La femme de mon ami Antoine ne m’en dit pas davantage. Par le timbre de sa voix, j’imaginais son abattement. Quelque chose de grave devait affecter la famille de mon ami Antoine. Aussi, décidais-je de m’y rendre toutes affaires cessantes.

Que s’y passait-il donc, pour que ce fût l’épouse qui m’appela au lieu de mon ami Antoine ? Sans doute celui-ci devait être la cause de ce coup de fil impromptu. Une maladie fulgurante par exemple, et cela nécessitait de l’aide. J’étais alors la première personne à laquelle la famille l’eût demandée.

En arrivant au domicile de mon ami Antoine, je fus surpris par le calme des lieux. Cela m’affecta davantage car l’ambiance contrastait d’avec celle qui y régnait d’habitude. De même, c’est Jeannette qui vint à ma rencontre alors que mon ami Antoine restait scotché au fauteuil en rotin dans lequel la maladie semblait l’avoir cloué. Sa mine défaite était très expressive sur son état de santé. Cela devait être grave car Jeannette non plus avait perdue de sa superbe. Ses yeux rougis sans doute par les pleurs dessinaient des cernes. Je compris qu’elle avait peu dormi pour veiller sur son tendre époux.

-Que se passe t-il, m’enquis-je l’air décontenancé.

Comme piquée au vif, Jeannette, l’épouse de mon ami Antoine se perdit dans une diatribe qui décomposait mon ami Antoine au fur et à mesure que son épouse débitait son récit.

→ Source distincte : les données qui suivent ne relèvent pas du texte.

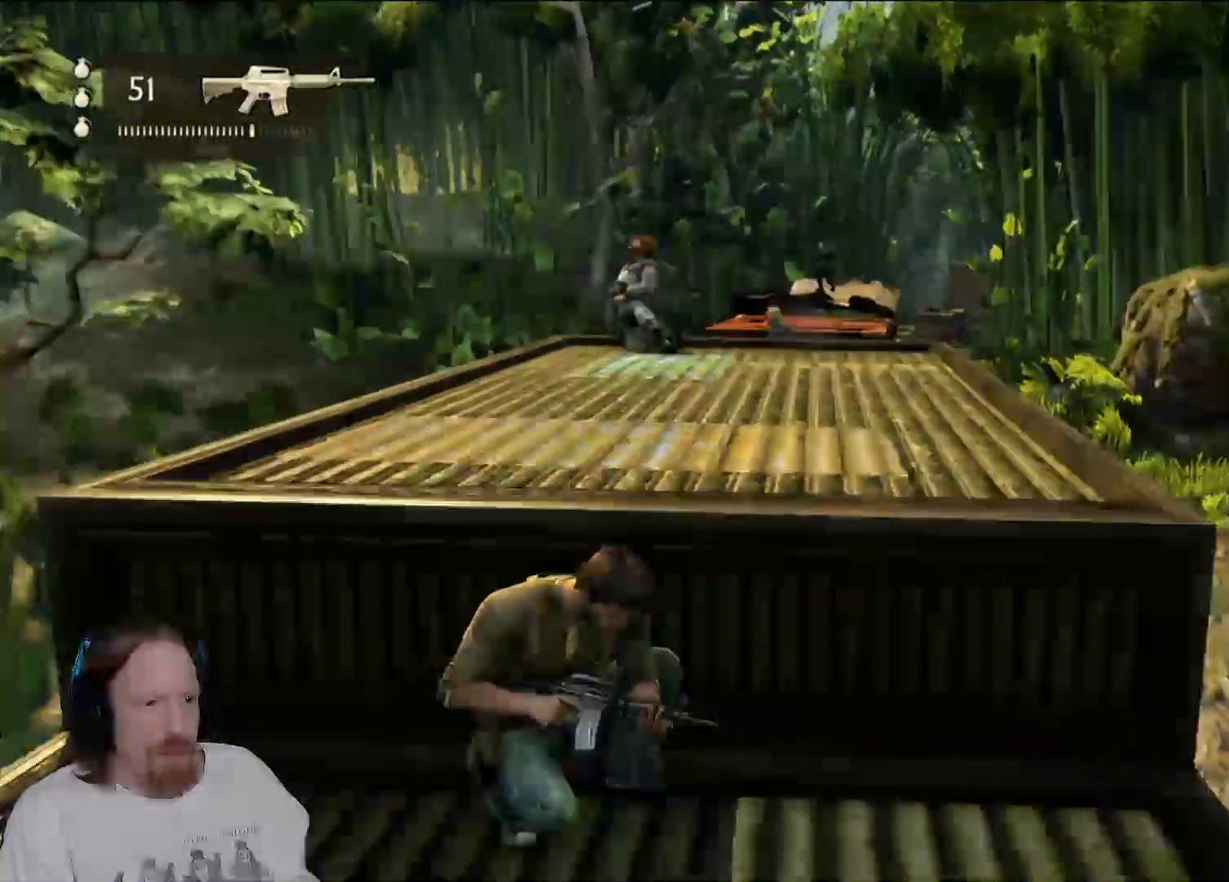
{"dt_ms": 500, "buttons": ["R2"], "left_stick": "center", "right_stick": "center", "events": [[167, "right_stick", "right"], [417, "right_stick", "center"], [433, "R2", "down"]]}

Mon ami Antoine qui aimait faire la fête avait manifesté le désir d’aller en boîte de nuit avec son épouse samedi. Celle-ci, incommodée par sa périodicité féminine avait décliné l’offre et proposé à son époux de se faire accompagner par sa belle-sœur.

La soirée avait été copieusement festive, arrosée d’alcool, aux sons des rumbas si entrainantes qu’envoutantes. Tout cela avait fini par monter à la tête de mon ami Antoine et fait grimper son plaisiromètre à son point le plus haut.

En dansant avec sa belle-sœur, mon ami Antoine laissait trainer ses mains désormais exploratrices en des endroits inconvenants et inappropriés pour celle qui était sa partenaire d’un soir.

Après maints rappels à l’ordre et surtout supplications de « danser avec elle avec respect », ce qui ne manqua pas de me rappeler ce célèbre morceau de l’Ok Jazz, mon ami Antoine revenait à la charge avec une insistance que la sœur de l’épouse de mon Ami Antoine ne pût supporter. Elle sauta dans le premier taxi et rentra. Manque de pot pour mon ami Antoine, elle avait tout raconté à sa frangine.

-Voila ! me dit l’épouse de mon ami Antoine. Crois-tu ces comportements de nature à me rendre encore digne d’être son épouse ?

Que ma sœur accepta ses attouchement ou qu’elle s’en rendit complice qu’aurait fait alors Antoine ?

L’épouse de mon ami Antoine fondit en sanglots. Ne pouvant jouer à l’avocat du diable, je pris fait et cause pour elle.

-Antoine dis-je. Antoine mon ami, pourquoi te rabaisser jusqu’à ce point ?

-L’alcool, psalmodia t-il. L’alcool. Je n’ai pas pu me contrôler. Je ne savais plus ce que je faisais.

Si l’alcool ne te réussi pas, pourquoi le prends-tu ? Tu devrais connaitre tes capacités de tolérance pour cette substance.

-Oui, tu as raison dit mon Ami Antoine, visiblement affecté. Pardonne-moi Jeannette, pardonne-moi.

Tous deux s’étreignirent. Leurs pleurs me paraissaient sincères.

Mon ami dis-je : à l’avenir, « écoutes plus souvent l’Homme qui murmure en toi, plutôt que ton corps qui te parle à haute voix. »

Mon ami Antoine se le répéta comme à lui-même.

« Écoutes plus souvent l’Homme qui murmure en toi, plutôt que ton corps qui te parle à haute voix. »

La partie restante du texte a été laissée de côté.